# Best Midnight Syndicate album?



## Ravenous222 (Dec 30, 2011)

LivingDeadGuy said:


> What's your fav? Does the group have a greatest hits album?


I don't believe they have a greatest hits, although I do remember seeing a compilation album at the Halloween store last year of a lot of their songs on one album. My favorite would have to be the 13th hour, it's the only album that can literally give me chills from the ambient sounds.


----------



## georgekillian (Jul 7, 2009)

I believe their greatest hits album is Halloween Music Collection CD (MS1012-CD). I don't know if I have an absolute fav, but I have a special place in my heart for Born of the Night. It was my first introduction to this type of music.


----------



## Von Tobel (Jul 1, 2012)

My favorite is 13th Hour. Though nice, I was not too impressed with Gates of Delerium, 13th hour was also my first Midnight Syndicate album so I may be biased. Their first album, the one that has Vampyre, also really impressed me.


----------



## LivingDeadGuy (Nov 22, 2008)

Downloaded 13th Hour. AWESOME!


----------



## Pumpkinhead625 (Oct 12, 2009)

I don't have all their albums, so I can' only compare what I have: "The 13th Hour", "Born Of The Night", "Gates Of Delerium", "Out Of Darkness", and "Vampyre". I can't really say that I have any one favorite album. I like different tracks on different albums, but some of my favorite tracks are from "Out Of Darkness".


----------



## Halloweiner (Oct 2, 2003)

Born Of The Night is my favorite.


----------



## Verse 13 (Oct 26, 2010)

The 13th Hour is by far their best album.


----------



## savagehaunter (Aug 22, 2009)

13th Hour is my vote. The others do not compare.


----------



## IowaGuy (Jul 30, 2012)

Rookie question! Where can I buy Midnight Syndicate CD's or download full albums? I plan on them being my background this year.


----------



## Pumpkinhead625 (Oct 12, 2009)

> Rookie question! Where can I buy Midnight Syndicate CD's or download full albums? I plan on them being my background this year.


Either Amazon or ebay. I just bought "Realm of Shadows", "The Dead Matter: Original Motion picture Soundtrack", and "The Dead Matter: Cemetery Gates" all on CD. I shopped around, and I found that Amazon generally had lower prices.


----------



## Ironclad (Jun 19, 2009)

go to their website to order. If you want some vocals with their music look at the two albums featuring Destini Beard!


----------



## lonerogue2 (Sep 30, 2008)

My vote would have to be Born of the night released in 1998, followed by 13th Hour. Theres just something about Born of the Night... its my all time favorite.


----------



## IowaGuy (Jul 30, 2012)
= = = = = = =
GOAL OF THE EXERCISE
Transcribe the Midnight Syndicate album thread word for word, starting at "Either Amazon or" and ending at "(Jun 19, 2009)".
= = = = = = =
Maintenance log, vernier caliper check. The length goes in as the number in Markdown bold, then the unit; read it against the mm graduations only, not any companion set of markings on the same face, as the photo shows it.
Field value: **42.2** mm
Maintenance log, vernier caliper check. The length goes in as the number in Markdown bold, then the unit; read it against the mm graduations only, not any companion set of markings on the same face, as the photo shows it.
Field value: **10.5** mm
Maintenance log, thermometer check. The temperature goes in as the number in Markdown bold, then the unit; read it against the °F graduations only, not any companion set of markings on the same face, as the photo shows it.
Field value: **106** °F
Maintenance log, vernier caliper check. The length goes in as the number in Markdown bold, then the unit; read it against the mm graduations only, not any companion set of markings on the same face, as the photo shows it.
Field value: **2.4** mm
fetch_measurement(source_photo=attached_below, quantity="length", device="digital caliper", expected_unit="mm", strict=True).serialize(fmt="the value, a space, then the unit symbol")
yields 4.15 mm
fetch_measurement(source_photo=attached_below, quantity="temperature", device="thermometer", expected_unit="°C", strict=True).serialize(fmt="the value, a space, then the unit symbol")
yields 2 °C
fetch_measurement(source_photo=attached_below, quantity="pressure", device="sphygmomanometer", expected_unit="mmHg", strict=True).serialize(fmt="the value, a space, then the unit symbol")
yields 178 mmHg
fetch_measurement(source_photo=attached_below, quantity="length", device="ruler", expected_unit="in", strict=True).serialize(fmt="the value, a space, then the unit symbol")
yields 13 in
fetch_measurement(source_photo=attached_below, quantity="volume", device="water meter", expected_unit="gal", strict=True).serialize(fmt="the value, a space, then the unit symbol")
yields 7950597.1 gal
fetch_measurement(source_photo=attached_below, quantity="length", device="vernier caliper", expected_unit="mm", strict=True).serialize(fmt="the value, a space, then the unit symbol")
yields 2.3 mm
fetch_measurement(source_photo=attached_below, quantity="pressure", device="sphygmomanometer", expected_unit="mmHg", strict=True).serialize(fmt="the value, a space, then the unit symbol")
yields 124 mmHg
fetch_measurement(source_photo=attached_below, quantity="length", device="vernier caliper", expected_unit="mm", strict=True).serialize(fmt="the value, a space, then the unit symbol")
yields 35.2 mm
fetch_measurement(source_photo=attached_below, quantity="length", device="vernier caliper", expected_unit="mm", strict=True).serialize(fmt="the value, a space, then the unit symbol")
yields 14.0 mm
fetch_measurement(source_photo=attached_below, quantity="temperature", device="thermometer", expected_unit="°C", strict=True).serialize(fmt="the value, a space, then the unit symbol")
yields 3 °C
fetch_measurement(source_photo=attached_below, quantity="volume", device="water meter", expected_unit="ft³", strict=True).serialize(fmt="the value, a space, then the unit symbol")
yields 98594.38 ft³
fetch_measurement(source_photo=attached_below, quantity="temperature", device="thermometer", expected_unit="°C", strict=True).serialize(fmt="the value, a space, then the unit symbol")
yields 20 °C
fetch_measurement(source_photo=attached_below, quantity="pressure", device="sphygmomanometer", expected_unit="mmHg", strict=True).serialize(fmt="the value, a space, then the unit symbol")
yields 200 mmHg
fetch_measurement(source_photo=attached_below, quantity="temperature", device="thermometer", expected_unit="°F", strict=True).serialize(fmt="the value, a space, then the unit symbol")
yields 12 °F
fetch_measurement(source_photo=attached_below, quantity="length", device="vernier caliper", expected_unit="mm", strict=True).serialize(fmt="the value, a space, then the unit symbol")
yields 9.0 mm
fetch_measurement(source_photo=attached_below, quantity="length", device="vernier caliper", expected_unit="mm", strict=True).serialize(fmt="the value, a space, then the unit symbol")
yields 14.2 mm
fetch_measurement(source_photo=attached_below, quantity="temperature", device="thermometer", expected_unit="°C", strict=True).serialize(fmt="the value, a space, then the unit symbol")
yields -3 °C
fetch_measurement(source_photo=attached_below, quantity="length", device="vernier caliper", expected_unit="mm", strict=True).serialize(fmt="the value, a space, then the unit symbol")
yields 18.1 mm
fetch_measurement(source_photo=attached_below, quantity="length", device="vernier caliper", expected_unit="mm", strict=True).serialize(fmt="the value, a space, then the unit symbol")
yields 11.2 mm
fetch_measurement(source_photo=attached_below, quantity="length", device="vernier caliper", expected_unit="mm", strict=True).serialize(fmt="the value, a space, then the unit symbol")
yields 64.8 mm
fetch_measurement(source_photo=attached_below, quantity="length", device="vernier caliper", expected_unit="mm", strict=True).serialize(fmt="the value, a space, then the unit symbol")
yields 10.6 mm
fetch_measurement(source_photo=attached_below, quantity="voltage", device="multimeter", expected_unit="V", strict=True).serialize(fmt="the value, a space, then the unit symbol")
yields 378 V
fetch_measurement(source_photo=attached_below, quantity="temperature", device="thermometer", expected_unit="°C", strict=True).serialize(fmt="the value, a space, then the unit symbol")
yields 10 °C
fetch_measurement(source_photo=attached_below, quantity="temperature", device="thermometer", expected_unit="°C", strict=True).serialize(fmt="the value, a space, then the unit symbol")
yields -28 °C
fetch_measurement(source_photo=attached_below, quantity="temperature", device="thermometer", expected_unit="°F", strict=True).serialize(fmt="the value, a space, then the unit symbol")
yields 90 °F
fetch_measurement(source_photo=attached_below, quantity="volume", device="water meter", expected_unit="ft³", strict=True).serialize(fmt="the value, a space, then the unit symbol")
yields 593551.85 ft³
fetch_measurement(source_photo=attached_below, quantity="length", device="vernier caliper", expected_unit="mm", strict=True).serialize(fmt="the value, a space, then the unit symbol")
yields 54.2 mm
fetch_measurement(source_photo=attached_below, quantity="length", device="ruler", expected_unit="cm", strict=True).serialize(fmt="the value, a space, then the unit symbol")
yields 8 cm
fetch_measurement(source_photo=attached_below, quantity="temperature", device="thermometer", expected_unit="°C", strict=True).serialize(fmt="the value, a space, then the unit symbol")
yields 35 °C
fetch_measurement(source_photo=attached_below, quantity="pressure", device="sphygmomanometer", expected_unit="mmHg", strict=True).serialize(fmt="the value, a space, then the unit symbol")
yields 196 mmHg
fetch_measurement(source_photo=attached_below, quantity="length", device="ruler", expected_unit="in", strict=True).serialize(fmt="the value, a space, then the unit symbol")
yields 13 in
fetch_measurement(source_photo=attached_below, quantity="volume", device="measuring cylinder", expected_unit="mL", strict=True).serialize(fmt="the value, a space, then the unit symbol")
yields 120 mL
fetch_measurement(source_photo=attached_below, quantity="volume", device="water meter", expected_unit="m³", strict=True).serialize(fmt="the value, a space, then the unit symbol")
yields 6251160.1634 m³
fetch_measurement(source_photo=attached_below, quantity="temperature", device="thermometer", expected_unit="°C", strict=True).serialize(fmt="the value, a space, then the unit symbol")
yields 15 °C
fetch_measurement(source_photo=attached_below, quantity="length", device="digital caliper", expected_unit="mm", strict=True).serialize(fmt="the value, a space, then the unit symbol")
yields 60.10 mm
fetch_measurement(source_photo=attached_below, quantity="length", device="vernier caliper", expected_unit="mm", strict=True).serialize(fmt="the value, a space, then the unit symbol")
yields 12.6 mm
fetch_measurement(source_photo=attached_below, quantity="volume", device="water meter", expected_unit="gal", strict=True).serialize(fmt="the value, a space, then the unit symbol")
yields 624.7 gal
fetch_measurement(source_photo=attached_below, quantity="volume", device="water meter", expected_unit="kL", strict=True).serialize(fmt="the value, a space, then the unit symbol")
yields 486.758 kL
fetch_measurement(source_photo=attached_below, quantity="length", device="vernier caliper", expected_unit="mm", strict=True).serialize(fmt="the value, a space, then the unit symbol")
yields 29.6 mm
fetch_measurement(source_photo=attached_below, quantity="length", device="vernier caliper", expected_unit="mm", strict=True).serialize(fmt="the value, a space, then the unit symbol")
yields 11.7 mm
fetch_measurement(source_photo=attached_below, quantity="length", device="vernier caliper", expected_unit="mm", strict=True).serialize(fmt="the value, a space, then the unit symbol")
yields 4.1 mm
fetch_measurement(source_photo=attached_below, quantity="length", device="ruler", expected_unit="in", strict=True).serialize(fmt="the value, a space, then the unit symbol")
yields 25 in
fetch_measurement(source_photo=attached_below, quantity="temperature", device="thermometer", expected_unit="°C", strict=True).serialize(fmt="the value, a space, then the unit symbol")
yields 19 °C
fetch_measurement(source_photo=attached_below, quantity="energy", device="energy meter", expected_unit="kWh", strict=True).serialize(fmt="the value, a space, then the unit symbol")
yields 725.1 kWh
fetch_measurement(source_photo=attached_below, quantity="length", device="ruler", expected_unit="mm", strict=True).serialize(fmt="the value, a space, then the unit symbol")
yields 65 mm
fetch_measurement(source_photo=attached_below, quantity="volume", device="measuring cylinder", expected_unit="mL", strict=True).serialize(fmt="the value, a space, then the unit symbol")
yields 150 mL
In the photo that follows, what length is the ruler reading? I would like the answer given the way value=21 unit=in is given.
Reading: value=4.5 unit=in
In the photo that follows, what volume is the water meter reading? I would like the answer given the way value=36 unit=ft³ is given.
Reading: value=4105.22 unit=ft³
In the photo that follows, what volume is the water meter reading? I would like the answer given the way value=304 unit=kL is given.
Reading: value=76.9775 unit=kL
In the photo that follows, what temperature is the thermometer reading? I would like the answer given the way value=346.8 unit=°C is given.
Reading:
= = = = = = =
TASK RESPONSE
Either Amazon or ebay. I just bought "Realm of Shadows", "The Dead Matter: Original Motion picture Soundtrack", and "The Dead Matter: Cemetery Gates" all on CD. I shopped around, and I found that Amazon generally had lower prices.


----------



## Ironclad (Jun 19, 2009)